TASK TO COMPLETE: The answer is to contain only the line containing "right elbow: (1242, 325)" and the lines after it through the last one, each reproduced exactly as it appears below.

DATASET RECORDS:
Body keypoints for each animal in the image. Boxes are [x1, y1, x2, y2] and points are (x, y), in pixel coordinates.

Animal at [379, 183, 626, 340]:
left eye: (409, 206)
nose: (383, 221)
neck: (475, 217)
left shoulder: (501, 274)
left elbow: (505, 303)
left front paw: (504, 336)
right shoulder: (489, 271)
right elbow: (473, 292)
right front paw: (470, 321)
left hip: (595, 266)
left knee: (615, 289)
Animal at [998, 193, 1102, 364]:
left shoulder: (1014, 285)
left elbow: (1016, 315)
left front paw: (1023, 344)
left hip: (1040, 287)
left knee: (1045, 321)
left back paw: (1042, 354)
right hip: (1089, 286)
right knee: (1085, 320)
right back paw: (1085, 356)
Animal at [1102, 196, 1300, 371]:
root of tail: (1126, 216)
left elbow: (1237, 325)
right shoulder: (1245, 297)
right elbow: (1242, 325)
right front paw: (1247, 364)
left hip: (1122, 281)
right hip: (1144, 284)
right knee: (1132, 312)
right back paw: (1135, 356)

TASK RESULT:
right elbow: (1242, 325)
right front paw: (1247, 364)
left hip: (1122, 281)
right hip: (1144, 284)
right knee: (1132, 312)
right back paw: (1135, 356)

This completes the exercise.